When my situation improves, I'm looking to move to a pair of X600s. In the meantime, the X350 continues to amaze me with its transparency and power. My MG20R crossover upgrade project is on the back burner for now, but I have most of the parts I need.
I did extensive listening to the X350. It was a well burned in unit from a dealer. As good as it is, there is still a brightness and shrillness that rears its head when you play less than perfectly recorded material at it. None of the tube amps I used did this, and I do not believe it was just a matter of the Pass revealing more than the tubes - I believe it is still a solid state artifact, whether it be some form of intermodulation distortion or some other transistor distortion.

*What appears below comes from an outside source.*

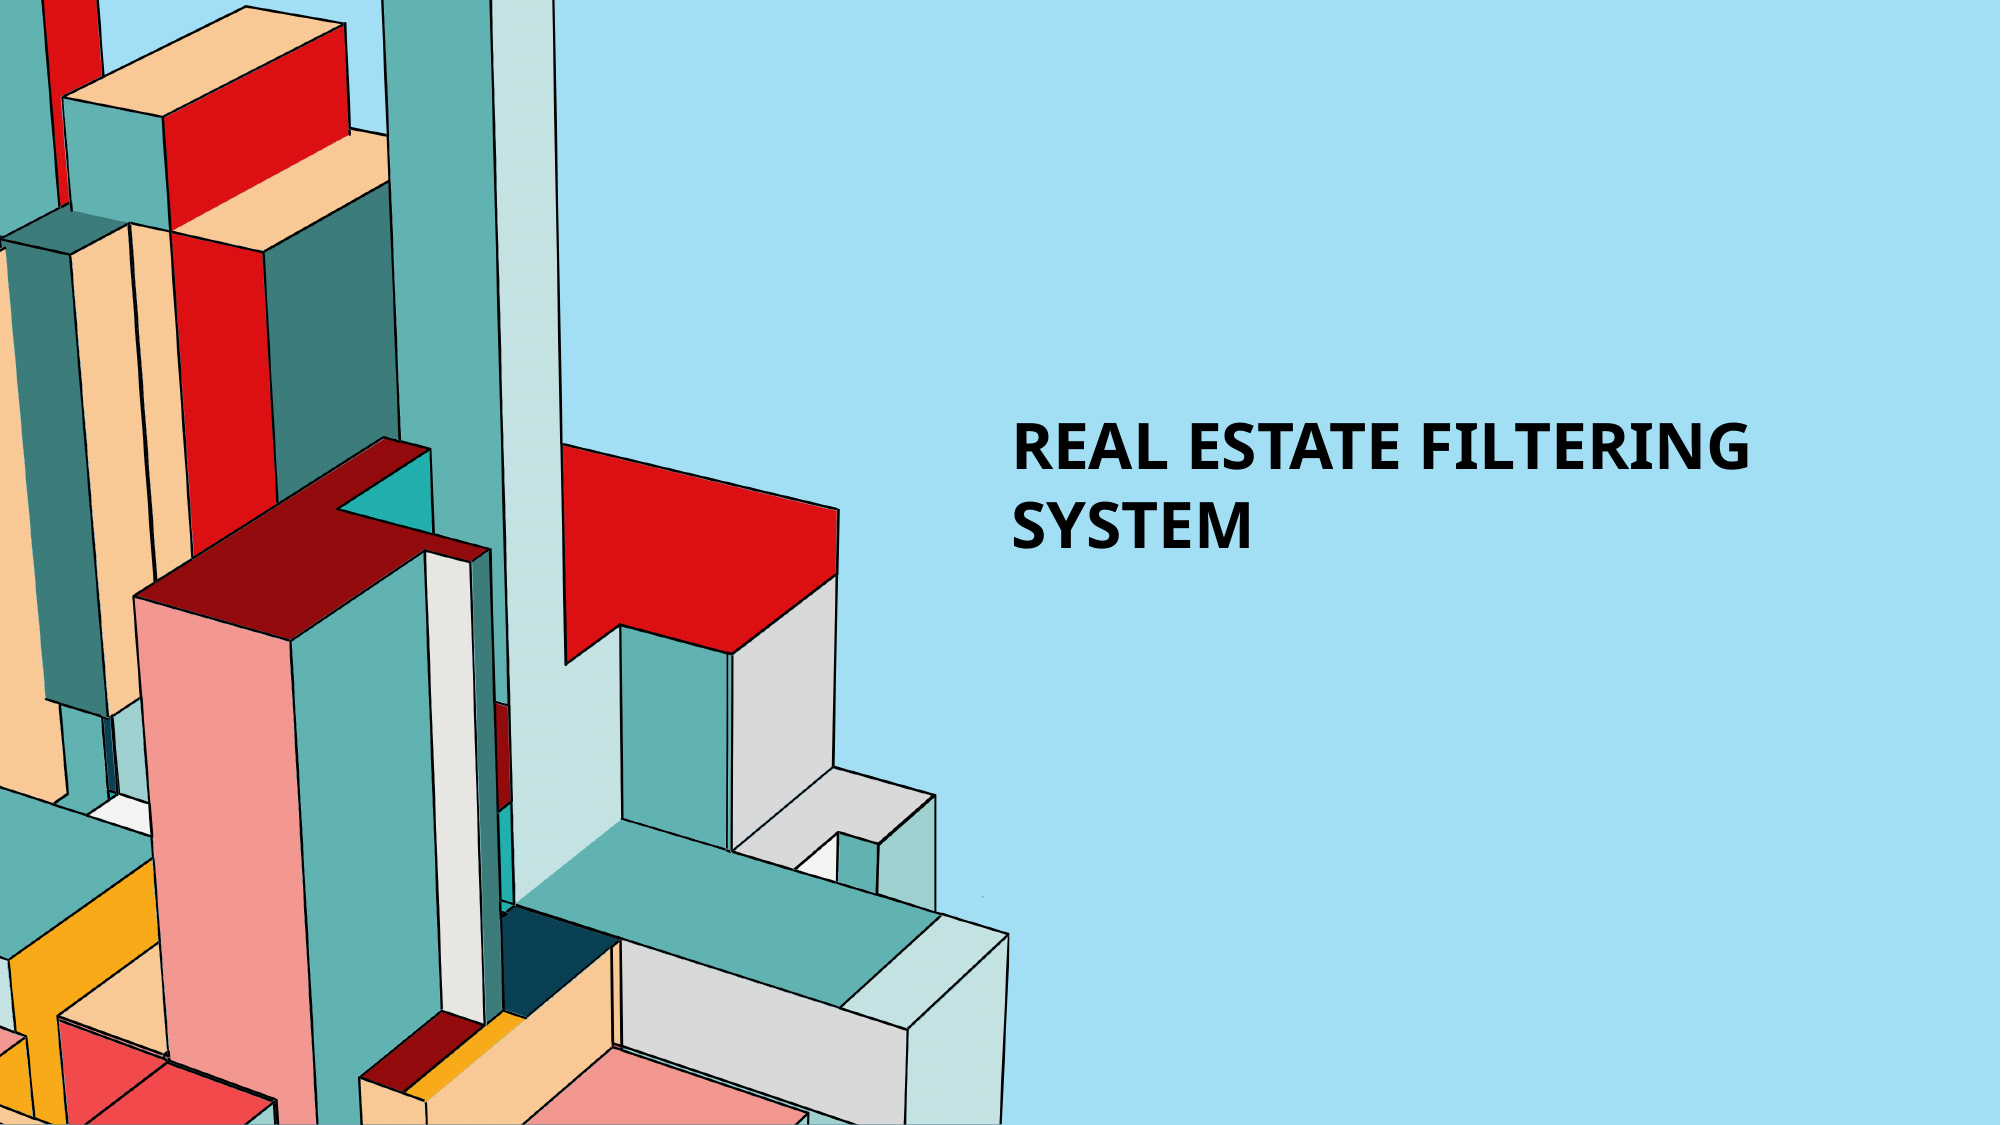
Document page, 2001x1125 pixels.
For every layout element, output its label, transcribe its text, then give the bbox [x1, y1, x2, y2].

title REAL ESTATE FILTERING SYSTEM [996, 157, 1853, 659]
picture [0, 0, 1010, 1125]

The Boulder 1060, which is more revealing and detailed, and generally much superior to the Pass, does not do this on the same recordings. Yes, the Boulder is a $19,000 amplifier.

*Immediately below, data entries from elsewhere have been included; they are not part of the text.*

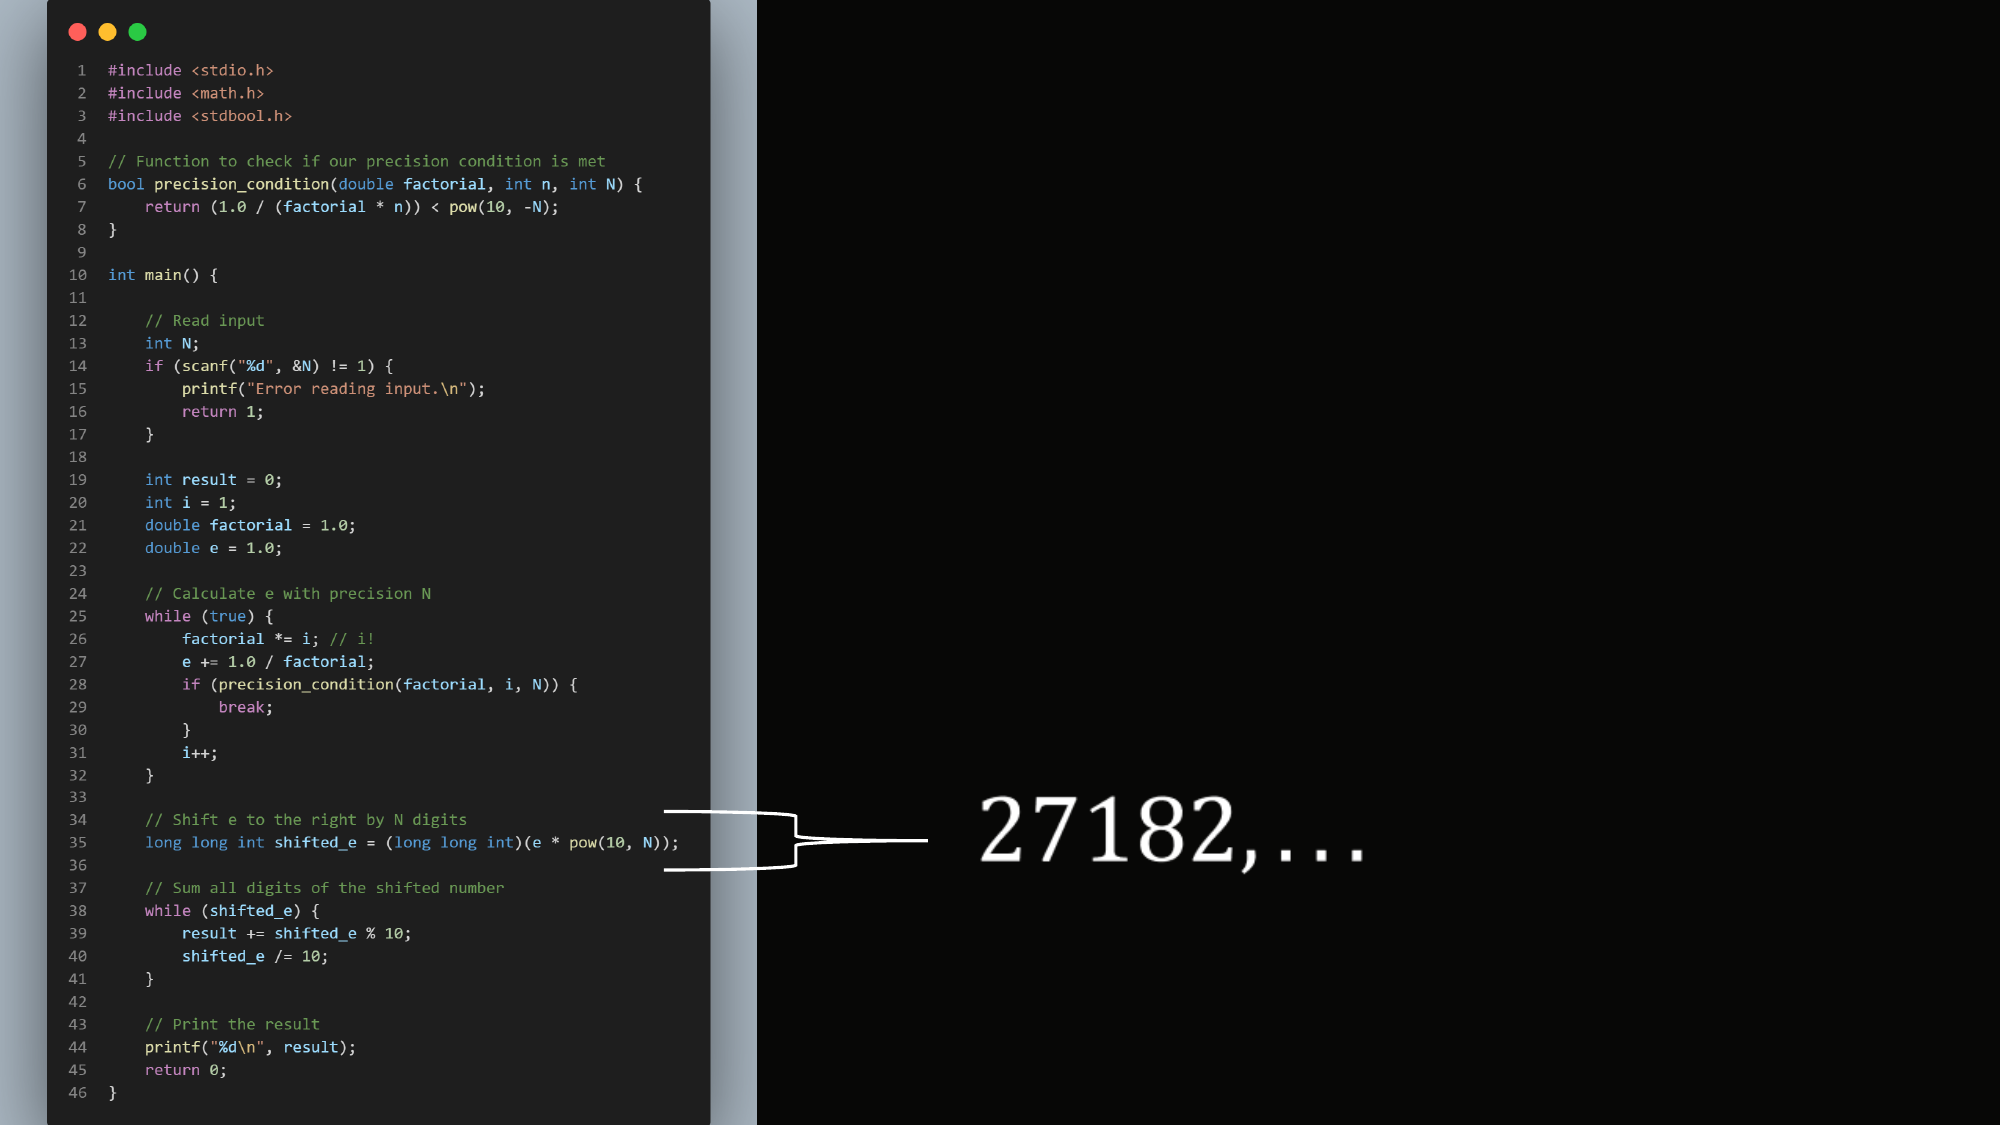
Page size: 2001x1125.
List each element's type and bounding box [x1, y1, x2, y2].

text_box [757, 811, 928, 871]
picture [953, 747, 1388, 935]
picture [0, 0, 757, 1125]
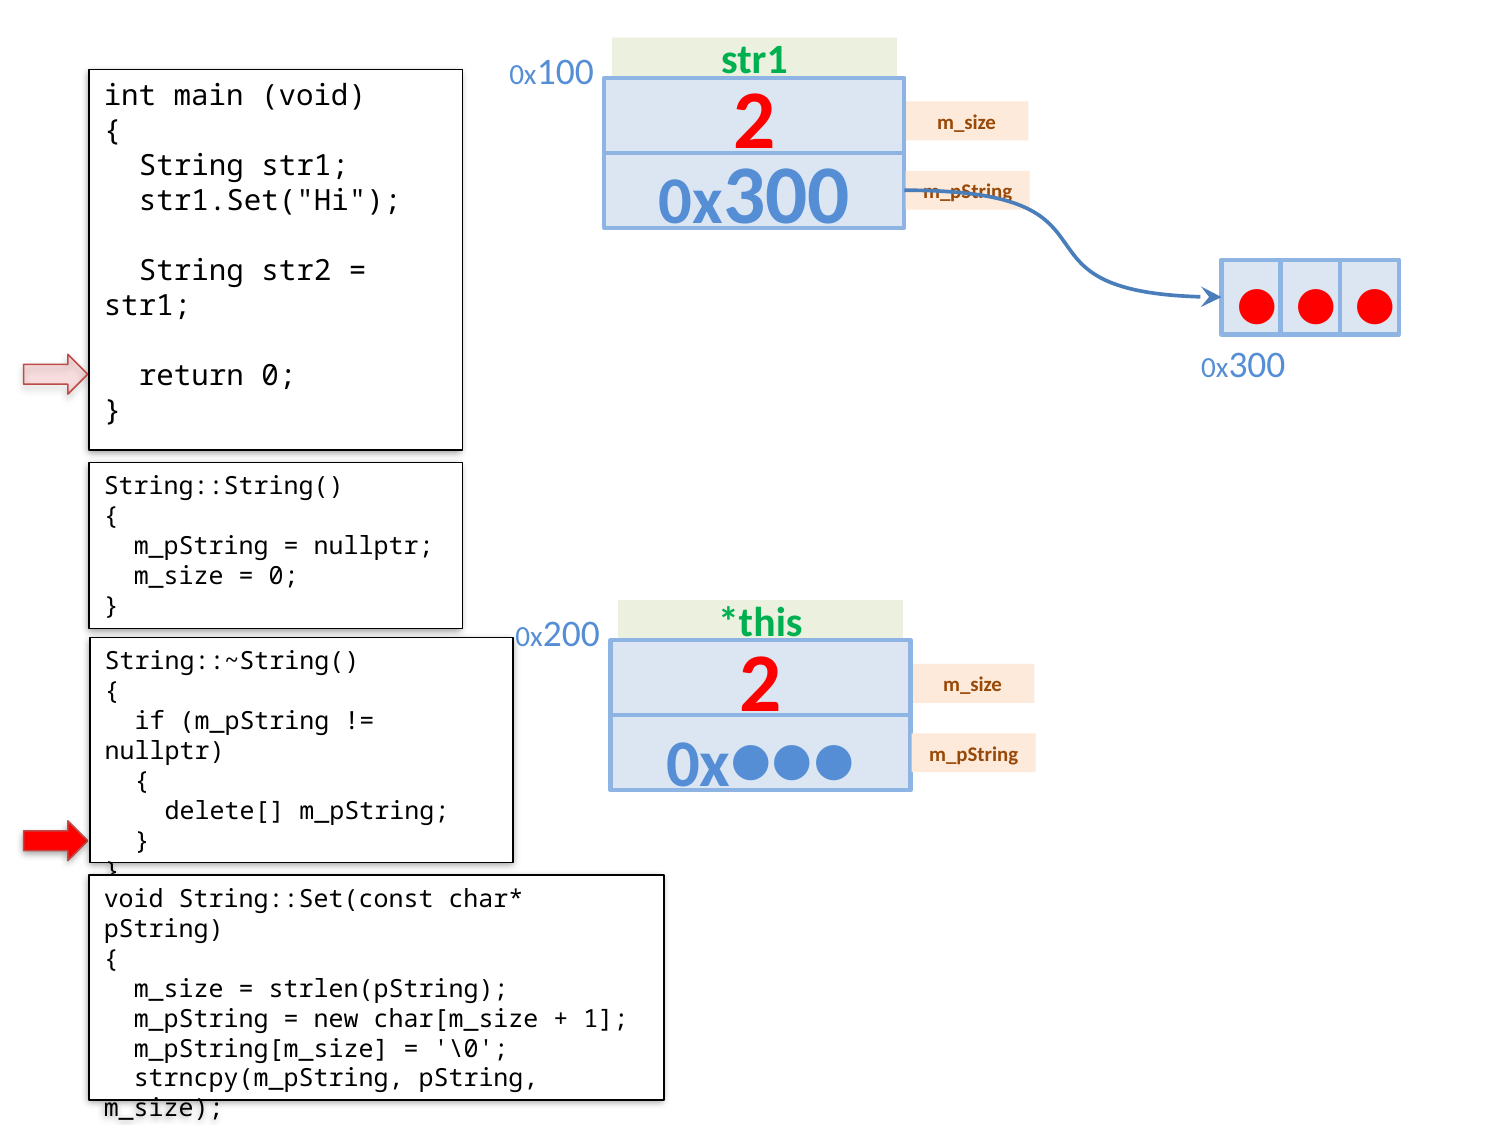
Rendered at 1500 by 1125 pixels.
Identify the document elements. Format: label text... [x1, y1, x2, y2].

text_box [904, 190, 1222, 298]
text_box [22, 353, 89, 395]
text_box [1185, 259, 1400, 394]
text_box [493, 37, 1030, 228]
text_box [22, 820, 84, 862]
text_box void String::Set(const char* pString) { m_size = strlen(pString); m_pString = new char[m_size + 1]; m_pString[m_size] = '\0'; strncpy(m_pString, pString, m_size); } [88, 874, 665, 1101]
text_box String::String() { m_pString = nullptr; m_size = 0; } [88, 462, 463, 629]
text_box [499, 599, 1036, 791]
text_box int main (void) { String str1; str1.Set("Hi"); String str2 = str1; return 0; } [88, 69, 463, 451]
text_box String::~String() { if (m_pString != nullptr) { delete[] m_pString; } } [89, 637, 514, 863]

But for my tastes, I can't bear to listen to what this amp does to second rate material.
Curious - Based on your experience, it doesn't seem as if you were listening to the same amp that the rest of us have heard. Now I'll grant you that the Pass X series amps are not tolerant of problems or poor synergy elsewhere in the system. But I've got some of the best tweeters on the planet in my system, and I'll tell you that the X350 is most assuredly neither shrill nor overbright. It is not romantic, either. Poor recordings sound exactly like what they are. The highs on my system are open, clear and extended - my wife and I and our friends can listen through our music collections for hours at a time on my system without the sort of fatigue that would surely result if your observations were the rule rather than the exception.
Sounds to me as if there may be some issues elsewhere in your system. And that may simply mean that the Pass is just not for you.

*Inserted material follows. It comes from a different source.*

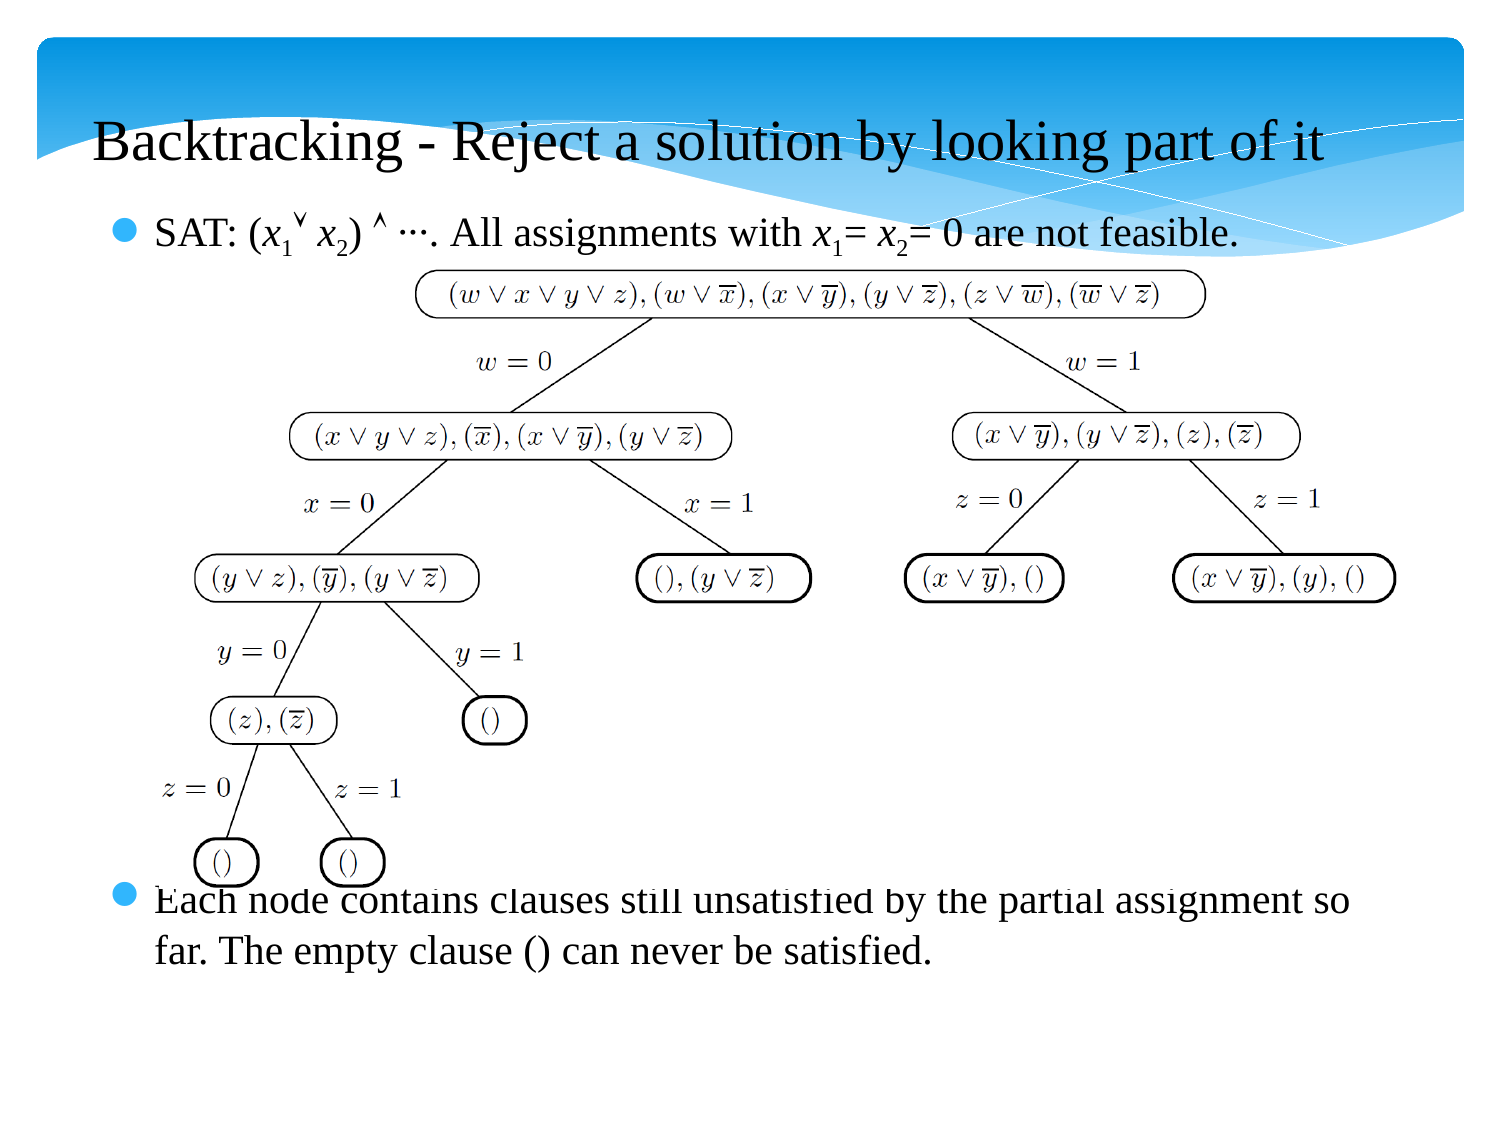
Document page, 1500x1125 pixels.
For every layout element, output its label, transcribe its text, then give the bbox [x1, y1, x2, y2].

text_box SAT: (x1 x2)  ∙∙∙. All assignments with x1= x2= 0 are not feasible. Each node contains clauses still unsatisfied by the partial assignment so far. The empty clause () can never be satisfied. [94, 197, 1412, 1059]
text_box Backtracking - Reject a solution by looking part of it [77, 78, 1428, 197]
picture [158, 266, 1400, 890]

All righty Ward, my Pass X-350 was delivered about an hour ago. Based on your review and some others in other forums, I made the decision to buy the Pass over Krell or Levisons of similiar outputs. This is my first venture into the realm of seperates or higher end product so forgive me for sounding like the novice that I am. The X-350 is downstairs still sitting in the double box as I am going to have to wait for a friend (or two) to come over and help me lift it out.
On to the reason I am posting in your thread. I am looking to marry this beast up to a McIntosh C2200 tube pre-amp which I have not yet purchased. I will be playing SACDs with a Shanling CD T-200A and into some very old Polk Audio SDA 1s. These are next to be upgraded. I am thinking of moving to Martin Logan Aeons. I am really looking more for your opinion and reccomendations here about what pre-amp to connect this beast to. Since the last post was almost two years ago, I hope you are still watching this thing.